- **Task details**
Please edit the part of the records that opens with the line containing "scientific name: Carex blanda" and closes with the line containing "state / province: Tachira", changing "catalogue / barcode" to "catalog number" and leaving everything else unchanged. Return only those lines.
┌─ Information provided
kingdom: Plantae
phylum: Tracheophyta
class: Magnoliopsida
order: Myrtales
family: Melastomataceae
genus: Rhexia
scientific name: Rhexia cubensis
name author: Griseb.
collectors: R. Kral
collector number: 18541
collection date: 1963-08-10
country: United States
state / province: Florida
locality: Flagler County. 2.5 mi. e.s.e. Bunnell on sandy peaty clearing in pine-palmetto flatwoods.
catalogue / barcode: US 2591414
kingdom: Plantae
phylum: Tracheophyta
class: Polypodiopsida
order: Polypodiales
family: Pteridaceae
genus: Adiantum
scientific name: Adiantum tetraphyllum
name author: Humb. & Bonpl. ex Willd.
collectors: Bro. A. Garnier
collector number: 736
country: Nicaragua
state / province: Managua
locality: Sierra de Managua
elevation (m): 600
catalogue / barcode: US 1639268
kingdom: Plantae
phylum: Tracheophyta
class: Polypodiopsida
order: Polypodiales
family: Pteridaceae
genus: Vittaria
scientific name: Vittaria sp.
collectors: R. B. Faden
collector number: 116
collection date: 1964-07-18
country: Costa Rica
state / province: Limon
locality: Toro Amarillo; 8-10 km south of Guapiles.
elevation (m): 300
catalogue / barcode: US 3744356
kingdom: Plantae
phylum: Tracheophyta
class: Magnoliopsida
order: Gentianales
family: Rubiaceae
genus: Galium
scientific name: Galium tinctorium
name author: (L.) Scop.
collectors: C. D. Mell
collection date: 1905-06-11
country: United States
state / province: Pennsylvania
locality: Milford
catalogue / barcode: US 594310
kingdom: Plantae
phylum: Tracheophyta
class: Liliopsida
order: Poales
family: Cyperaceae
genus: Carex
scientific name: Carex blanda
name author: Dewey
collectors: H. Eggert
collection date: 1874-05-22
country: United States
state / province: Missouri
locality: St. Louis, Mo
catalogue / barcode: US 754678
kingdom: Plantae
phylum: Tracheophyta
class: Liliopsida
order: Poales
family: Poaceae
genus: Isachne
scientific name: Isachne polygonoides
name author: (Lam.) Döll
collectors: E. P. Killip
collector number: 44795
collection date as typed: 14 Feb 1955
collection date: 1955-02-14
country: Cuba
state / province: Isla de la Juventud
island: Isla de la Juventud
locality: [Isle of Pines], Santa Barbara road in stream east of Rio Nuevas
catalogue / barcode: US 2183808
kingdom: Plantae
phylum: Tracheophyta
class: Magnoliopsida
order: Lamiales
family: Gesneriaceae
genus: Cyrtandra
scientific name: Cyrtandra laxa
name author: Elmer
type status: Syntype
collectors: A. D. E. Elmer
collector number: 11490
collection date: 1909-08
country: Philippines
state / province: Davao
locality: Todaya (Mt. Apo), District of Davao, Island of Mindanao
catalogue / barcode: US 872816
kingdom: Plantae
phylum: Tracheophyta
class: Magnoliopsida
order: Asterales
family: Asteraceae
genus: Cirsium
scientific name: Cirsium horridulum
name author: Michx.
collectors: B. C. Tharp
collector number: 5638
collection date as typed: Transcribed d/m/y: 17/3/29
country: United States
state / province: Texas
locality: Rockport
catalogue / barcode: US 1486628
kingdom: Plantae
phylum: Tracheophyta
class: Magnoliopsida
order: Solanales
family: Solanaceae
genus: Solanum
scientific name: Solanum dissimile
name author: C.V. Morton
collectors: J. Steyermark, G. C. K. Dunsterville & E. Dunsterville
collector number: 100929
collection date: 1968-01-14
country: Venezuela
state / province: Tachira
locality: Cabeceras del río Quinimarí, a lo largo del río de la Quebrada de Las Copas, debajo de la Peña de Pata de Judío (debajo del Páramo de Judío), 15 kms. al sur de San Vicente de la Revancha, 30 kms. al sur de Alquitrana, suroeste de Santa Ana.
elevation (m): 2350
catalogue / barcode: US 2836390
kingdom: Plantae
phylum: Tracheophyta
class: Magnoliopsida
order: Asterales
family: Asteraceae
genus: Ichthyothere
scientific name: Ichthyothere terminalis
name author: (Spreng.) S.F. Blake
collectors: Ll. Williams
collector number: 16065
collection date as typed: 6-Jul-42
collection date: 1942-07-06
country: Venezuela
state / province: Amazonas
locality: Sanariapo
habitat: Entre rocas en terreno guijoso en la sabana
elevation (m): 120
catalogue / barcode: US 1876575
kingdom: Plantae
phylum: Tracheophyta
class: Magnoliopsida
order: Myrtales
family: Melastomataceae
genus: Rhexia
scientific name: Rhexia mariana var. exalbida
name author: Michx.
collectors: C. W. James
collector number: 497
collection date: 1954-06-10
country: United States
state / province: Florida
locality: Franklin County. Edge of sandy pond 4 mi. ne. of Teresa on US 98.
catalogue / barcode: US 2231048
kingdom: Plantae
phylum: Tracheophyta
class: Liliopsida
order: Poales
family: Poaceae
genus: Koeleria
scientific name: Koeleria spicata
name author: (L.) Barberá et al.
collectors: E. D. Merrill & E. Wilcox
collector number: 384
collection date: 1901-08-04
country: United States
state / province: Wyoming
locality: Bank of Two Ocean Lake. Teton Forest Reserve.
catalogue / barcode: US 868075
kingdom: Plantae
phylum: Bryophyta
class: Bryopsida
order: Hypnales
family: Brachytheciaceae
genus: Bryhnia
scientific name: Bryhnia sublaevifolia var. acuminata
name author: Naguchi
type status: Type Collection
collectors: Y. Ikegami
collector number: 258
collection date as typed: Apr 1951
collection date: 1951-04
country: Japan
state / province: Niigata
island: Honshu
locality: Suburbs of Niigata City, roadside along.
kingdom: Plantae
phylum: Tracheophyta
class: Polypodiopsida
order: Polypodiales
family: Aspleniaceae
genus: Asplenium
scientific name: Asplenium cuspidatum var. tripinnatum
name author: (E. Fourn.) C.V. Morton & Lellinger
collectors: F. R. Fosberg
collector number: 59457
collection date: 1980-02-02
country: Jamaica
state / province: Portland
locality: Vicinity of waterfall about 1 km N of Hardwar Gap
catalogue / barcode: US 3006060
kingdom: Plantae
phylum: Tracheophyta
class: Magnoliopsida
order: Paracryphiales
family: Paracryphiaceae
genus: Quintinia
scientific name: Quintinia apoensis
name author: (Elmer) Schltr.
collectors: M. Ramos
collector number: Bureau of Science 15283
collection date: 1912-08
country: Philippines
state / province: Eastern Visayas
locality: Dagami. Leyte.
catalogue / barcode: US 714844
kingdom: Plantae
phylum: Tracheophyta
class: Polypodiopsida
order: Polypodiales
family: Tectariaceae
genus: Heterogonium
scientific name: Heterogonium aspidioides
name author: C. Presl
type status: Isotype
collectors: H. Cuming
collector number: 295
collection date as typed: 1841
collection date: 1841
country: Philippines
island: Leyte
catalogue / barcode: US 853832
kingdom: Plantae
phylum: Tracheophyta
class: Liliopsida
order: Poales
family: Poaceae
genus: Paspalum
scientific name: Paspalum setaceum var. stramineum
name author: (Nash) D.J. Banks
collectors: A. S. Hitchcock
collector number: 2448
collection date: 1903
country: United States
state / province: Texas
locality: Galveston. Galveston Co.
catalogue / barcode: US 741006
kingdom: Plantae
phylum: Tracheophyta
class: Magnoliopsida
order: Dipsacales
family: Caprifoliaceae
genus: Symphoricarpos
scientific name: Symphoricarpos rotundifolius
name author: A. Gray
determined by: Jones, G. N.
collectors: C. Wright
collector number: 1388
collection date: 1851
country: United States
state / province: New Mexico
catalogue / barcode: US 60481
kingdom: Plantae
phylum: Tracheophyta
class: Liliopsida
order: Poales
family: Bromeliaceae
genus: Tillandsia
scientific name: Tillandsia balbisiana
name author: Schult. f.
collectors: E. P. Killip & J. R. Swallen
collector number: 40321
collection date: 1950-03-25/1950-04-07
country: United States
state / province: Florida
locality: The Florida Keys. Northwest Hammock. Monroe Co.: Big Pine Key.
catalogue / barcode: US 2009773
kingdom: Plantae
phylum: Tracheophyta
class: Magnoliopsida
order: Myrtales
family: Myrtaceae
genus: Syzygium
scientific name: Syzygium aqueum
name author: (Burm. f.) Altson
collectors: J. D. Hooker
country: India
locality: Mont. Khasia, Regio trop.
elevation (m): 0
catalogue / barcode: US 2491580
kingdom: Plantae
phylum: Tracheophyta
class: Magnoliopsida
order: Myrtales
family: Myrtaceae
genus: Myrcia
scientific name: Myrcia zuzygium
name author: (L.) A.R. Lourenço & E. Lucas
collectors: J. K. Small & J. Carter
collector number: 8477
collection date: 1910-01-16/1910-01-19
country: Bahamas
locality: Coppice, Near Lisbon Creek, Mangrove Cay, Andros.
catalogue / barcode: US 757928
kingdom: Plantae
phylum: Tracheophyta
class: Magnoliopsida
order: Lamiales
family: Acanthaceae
└─
- **Complete answer**
scientific name: Carex blanda
name author: Dewey
collectors: H. Eggert
collection date: 1874-05-22
country: United States
state / province: Missouri
locality: St. Louis, Mo
catalog number: US 754678
kingdom: Plantae
phylum: Tracheophyta
class: Liliopsida
order: Poales
family: Poaceae
genus: Isachne
scientific name: Isachne polygonoides
name author: (Lam.) Döll
collectors: E. P. Killip
collector number: 44795
collection date as typed: 14 Feb 1955
collection date: 1955-02-14
country: Cuba
state / province: Isla de la Juventud
island: Isla de la Juventud
locality: [Isle of Pines], Santa Barbara road in stream east of Rio Nuevas
catalog number: US 2183808
kingdom: Plantae
phylum: Tracheophyta
class: Magnoliopsida
order: Lamiales
family: Gesneriaceae
genus: Cyrtandra
scientific name: Cyrtandra laxa
name author: Elmer
type status: Syntype
collectors: A. D. E. Elmer
collector number: 11490
collection date: 1909-08
country: Philippines
state / province: Davao
locality: Todaya (Mt. Apo), District of Davao, Island of Mindanao
catalog number: US 872816
kingdom: Plantae
phylum: Tracheophyta
class: Magnoliopsida
order: Asterales
family: Asteraceae
genus: Cirsium
scientific name: Cirsium horridulum
name author: Michx.
collectors: B. C. Tharp
collector number: 5638
collection date as typed: Transcribed d/m/y: 17/3/29
country: United States
state / province: Texas
locality: Rockport
catalog number: US 1486628
kingdom: Plantae
phylum: Tracheophyta
class: Magnoliopsida
order: Solanales
family: Solanaceae
genus: Solanum
scientific name: Solanum dissimile
name author: C.V. Morton
collectors: J. Steyermark, G. C. K. Dunsterville & E. Dunsterville
collector number: 100929
collection date: 1968-01-14
country: Venezuela
state / province: Tachira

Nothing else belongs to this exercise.